■ Task directions: Format the lines from the one containing "Use 6 decimals" through the end of the records as a numbered list, leaving out blank lines and pictures.

■ The data:

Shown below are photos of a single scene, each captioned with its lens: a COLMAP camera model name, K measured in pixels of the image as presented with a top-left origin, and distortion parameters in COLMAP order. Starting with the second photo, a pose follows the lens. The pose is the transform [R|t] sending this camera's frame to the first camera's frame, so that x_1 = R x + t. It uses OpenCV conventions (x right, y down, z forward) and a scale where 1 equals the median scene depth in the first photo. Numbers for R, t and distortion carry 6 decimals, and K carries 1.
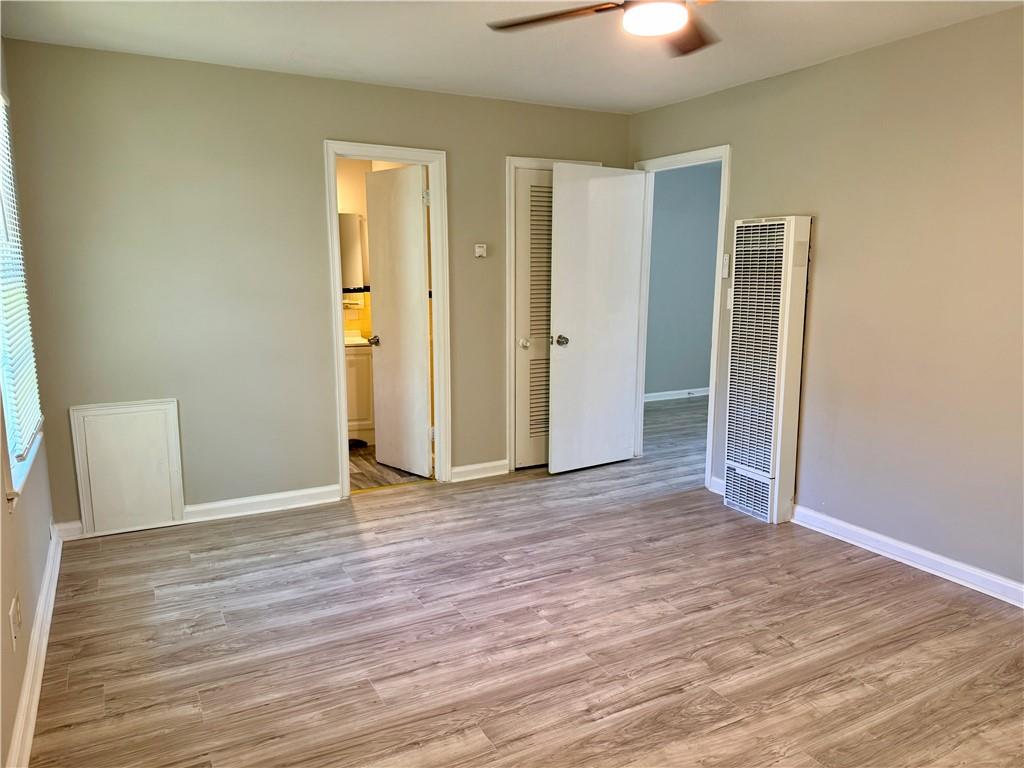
lens RADIAL K [[719.6, 0, 507.9], [0, 719.6, 378.9], [0, 0, 1]] dist [0.095331, -0.149490]
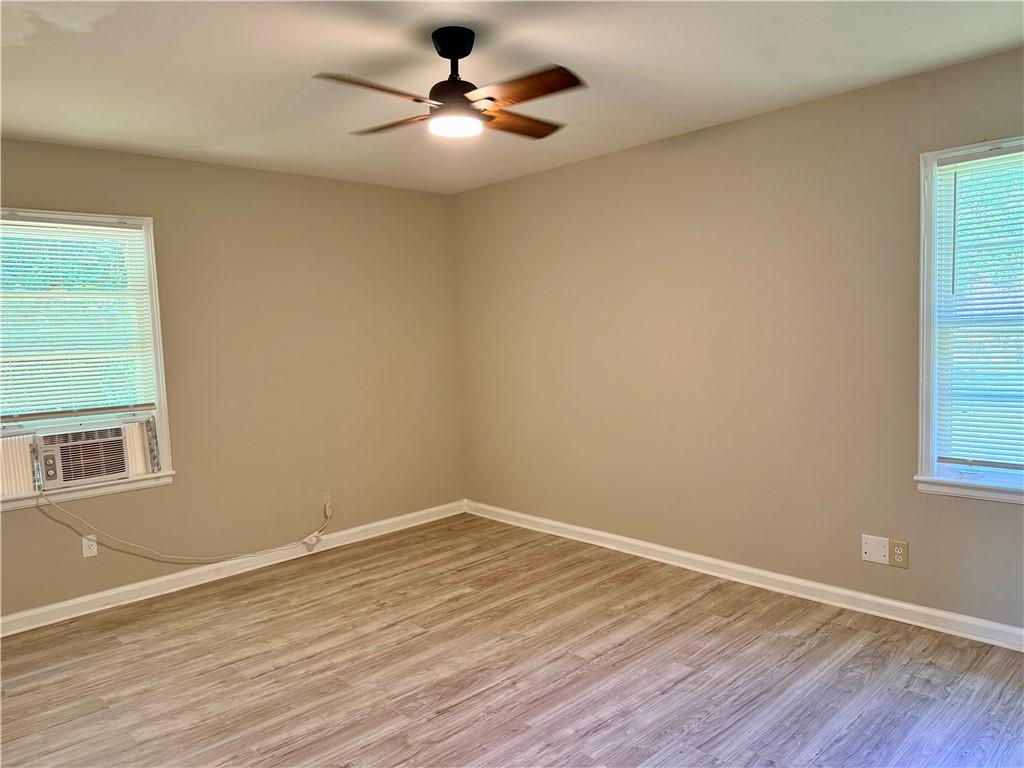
lens RADIAL K [[719.6, 0, 507.9], [0, 719.6, 378.9], [0, 0, 1]] dist [0.095331, -0.149490]
pose [[-0.966055, 0.052911, -0.252858, 0.378501], [-0.003651, 0.975906, 0.218162, -0.299027], [0.258309, 0.211680, -0.942586, 1.915358]]
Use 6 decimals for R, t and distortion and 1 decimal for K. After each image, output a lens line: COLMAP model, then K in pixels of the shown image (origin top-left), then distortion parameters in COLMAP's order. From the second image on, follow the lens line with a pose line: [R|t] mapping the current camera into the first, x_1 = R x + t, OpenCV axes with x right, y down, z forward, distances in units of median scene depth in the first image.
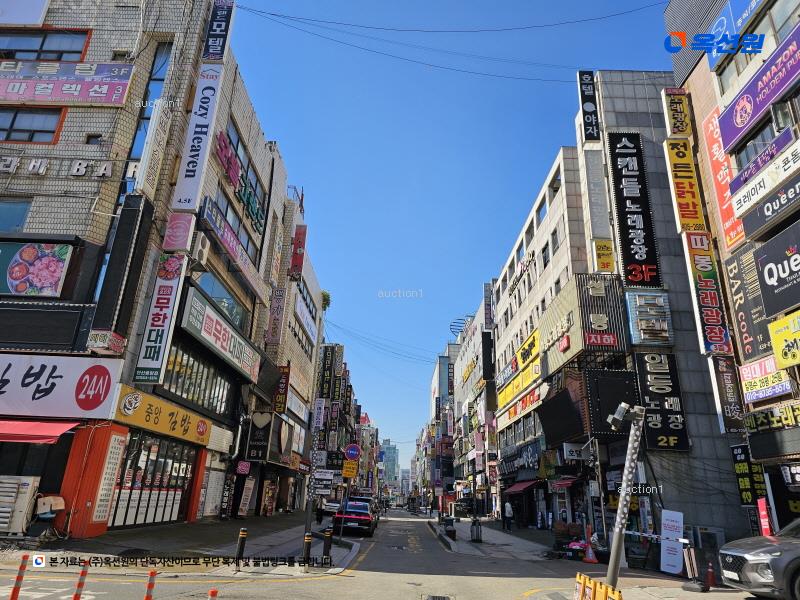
lens RADIAL K [[535.9, 0, 398.8], [0, 535.9, 296.7], [0, 0, 1]] dist [0.066147, -0.061623]
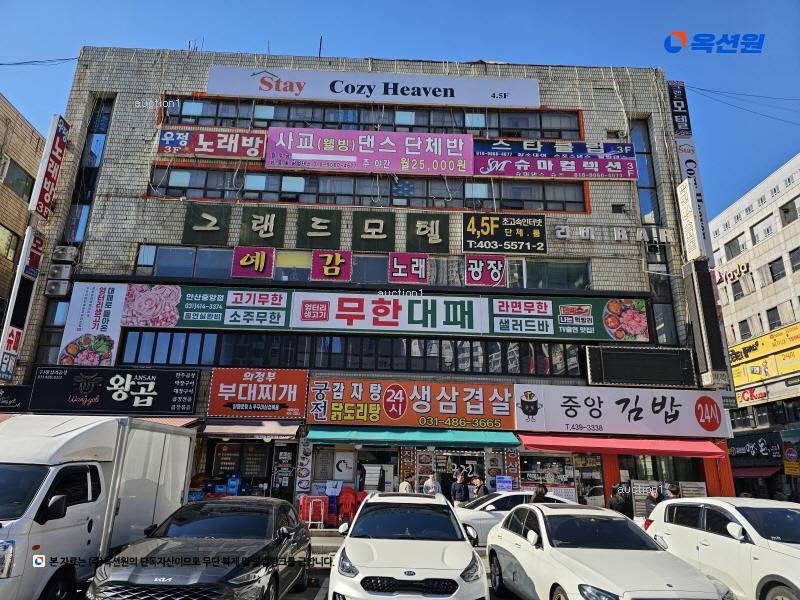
lens RADIAL K [[535.9, 0, 393.3], [0, 535.9, 302.4], [0, 0, 1]] dist [0.066147, -0.061623]
pose [[0.999733, -0.009935, 0.020883, -1.051557], [0.008805, 0.998527, 0.053537, -0.140034], [-0.021384, -0.053338, 0.998348, -0.222121]]
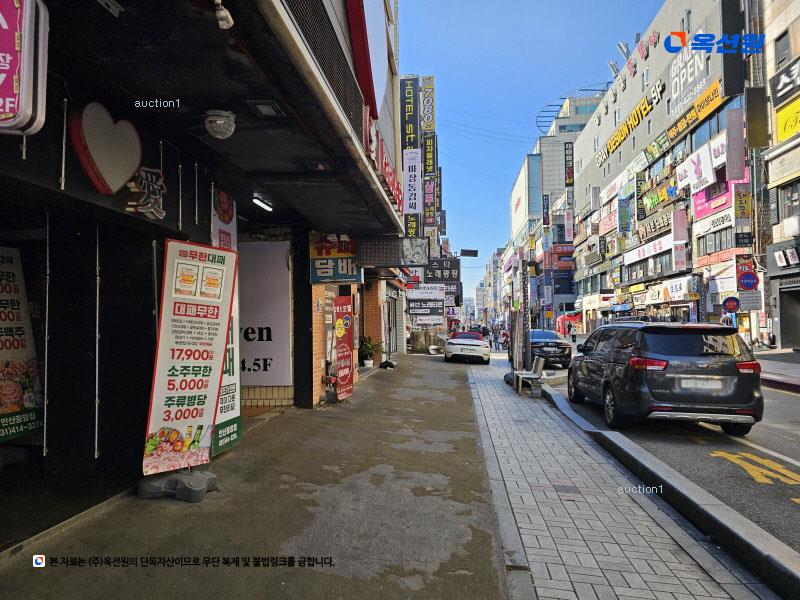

■ Exercise solution:
1. Use 6 decimals for R, t and distortion and 1 decimal for K. After each image, output a lens line: COLMAP model, then K in pixels of the shown image (origin top-left), then distortion parameters in COLMAP's order. From the second image on, follow the lens line with a pose line: [R|t] mapping the current camera into the first, x_1 = R x + t, OpenCV axes with x right, y down, z forward, distances in units of median scene depth in the first image.
2. lens RADIAL K [[535.9, 0, 398.8], [0, 535.9, 296.7], [0, 0, 1]] dist [0.066147, -0.061623]
3. lens RADIAL K [[535.9, 0, 393.3], [0, 535.9, 302.4], [0, 0, 1]] dist [0.066147, -0.061623]
4. pose [[0.999733, -0.009935, 0.020883, -1.051557], [0.008805, 0.998527, 0.053537, -0.140034], [-0.021384, -0.053338, 0.998348, -0.222121]]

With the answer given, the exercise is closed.